#### Task item:
Exactly the lines below from the one with "The Appellant’s position" up to and including the one with "Panel Decision" make up the answer, with nothing else added.

-- Opening Marker --

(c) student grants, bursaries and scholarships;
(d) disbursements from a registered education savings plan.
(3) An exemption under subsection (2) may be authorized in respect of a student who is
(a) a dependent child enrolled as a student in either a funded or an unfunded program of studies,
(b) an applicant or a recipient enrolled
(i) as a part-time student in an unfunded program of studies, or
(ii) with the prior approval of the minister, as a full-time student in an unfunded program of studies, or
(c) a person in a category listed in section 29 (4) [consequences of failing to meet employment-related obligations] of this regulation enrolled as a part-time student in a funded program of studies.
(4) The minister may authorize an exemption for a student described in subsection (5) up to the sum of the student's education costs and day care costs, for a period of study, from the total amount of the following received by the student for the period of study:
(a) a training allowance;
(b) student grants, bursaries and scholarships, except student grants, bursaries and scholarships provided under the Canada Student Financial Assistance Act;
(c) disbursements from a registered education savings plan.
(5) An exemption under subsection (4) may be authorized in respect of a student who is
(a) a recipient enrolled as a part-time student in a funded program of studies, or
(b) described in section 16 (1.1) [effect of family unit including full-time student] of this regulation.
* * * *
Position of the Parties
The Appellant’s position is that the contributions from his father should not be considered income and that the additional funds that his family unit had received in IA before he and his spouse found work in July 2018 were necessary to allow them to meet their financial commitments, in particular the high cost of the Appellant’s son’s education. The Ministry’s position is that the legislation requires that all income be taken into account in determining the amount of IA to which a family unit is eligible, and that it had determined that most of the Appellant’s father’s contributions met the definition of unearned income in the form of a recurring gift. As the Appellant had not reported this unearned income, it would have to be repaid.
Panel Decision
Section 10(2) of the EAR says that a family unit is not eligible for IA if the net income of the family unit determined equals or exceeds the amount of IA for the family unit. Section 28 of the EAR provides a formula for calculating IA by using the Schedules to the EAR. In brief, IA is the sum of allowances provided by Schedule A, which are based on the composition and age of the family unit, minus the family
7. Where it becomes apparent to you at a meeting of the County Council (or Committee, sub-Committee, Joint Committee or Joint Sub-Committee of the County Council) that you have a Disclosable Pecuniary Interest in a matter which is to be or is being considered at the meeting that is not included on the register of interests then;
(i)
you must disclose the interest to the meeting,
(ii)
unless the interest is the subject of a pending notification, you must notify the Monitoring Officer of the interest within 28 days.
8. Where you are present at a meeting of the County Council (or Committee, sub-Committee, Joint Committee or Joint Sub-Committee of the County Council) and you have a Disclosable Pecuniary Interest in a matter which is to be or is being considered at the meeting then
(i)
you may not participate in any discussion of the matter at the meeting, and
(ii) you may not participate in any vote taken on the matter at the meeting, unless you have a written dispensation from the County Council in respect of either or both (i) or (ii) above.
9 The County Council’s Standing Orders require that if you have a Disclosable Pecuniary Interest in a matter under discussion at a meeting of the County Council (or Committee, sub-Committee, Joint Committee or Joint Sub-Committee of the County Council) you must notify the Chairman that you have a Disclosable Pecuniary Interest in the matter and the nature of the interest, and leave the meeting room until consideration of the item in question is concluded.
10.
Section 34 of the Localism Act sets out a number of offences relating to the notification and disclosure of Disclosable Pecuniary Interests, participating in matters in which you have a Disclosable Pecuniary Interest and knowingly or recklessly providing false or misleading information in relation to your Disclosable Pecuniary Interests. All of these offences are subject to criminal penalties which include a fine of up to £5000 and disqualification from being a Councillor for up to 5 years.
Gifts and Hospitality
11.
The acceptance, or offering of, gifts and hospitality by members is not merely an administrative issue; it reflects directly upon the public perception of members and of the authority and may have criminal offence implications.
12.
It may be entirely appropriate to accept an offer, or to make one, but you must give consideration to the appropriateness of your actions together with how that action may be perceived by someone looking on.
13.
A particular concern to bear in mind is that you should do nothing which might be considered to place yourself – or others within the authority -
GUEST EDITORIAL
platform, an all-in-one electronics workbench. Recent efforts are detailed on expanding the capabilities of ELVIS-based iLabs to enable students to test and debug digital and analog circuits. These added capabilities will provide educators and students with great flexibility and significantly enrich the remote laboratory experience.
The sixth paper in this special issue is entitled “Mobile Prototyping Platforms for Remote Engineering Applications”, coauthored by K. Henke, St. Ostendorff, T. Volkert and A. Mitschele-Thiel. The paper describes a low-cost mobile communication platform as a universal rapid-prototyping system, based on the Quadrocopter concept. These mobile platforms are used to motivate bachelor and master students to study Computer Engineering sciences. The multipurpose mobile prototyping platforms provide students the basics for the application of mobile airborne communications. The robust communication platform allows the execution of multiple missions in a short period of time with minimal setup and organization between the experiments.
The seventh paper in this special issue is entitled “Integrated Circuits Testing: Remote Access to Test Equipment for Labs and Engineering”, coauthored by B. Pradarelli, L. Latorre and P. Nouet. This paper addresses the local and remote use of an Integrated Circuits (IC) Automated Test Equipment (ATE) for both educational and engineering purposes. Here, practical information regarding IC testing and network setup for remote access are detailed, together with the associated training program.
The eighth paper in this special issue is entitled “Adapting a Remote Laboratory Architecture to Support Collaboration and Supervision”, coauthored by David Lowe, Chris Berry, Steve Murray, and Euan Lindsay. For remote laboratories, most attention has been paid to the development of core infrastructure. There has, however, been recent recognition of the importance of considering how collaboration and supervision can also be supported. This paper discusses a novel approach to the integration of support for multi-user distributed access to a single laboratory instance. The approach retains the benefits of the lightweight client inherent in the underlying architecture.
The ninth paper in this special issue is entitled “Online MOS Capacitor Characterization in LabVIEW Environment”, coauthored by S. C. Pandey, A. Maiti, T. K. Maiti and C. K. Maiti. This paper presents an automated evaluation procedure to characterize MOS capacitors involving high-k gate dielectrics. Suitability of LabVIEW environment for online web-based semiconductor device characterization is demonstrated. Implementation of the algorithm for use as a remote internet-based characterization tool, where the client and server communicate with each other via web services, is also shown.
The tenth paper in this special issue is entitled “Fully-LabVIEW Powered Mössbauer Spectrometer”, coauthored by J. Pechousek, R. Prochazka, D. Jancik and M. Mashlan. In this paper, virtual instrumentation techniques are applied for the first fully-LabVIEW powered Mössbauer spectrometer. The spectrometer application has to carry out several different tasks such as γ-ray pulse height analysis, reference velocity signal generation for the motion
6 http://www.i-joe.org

-- Closing Marker --

#### Your solution:
The Appellant’s position is that the contributions from his father should not be considered income and that the additional funds that his family unit had received in IA before he and his spouse found work in July 2018 were necessary to allow them to meet their financial commitments, in particular the high cost of the Appellant’s son’s education. The Ministry’s position is that the legislation requires that all income be taken into account in determining the amount of IA to which a family unit is eligible, and that it had determined that most of the Appellant’s father’s contributions met the definition of unearned income in the form of a recurring gift. As the Appellant had not reported this unearned income, it would have to be repaid.
Panel Decision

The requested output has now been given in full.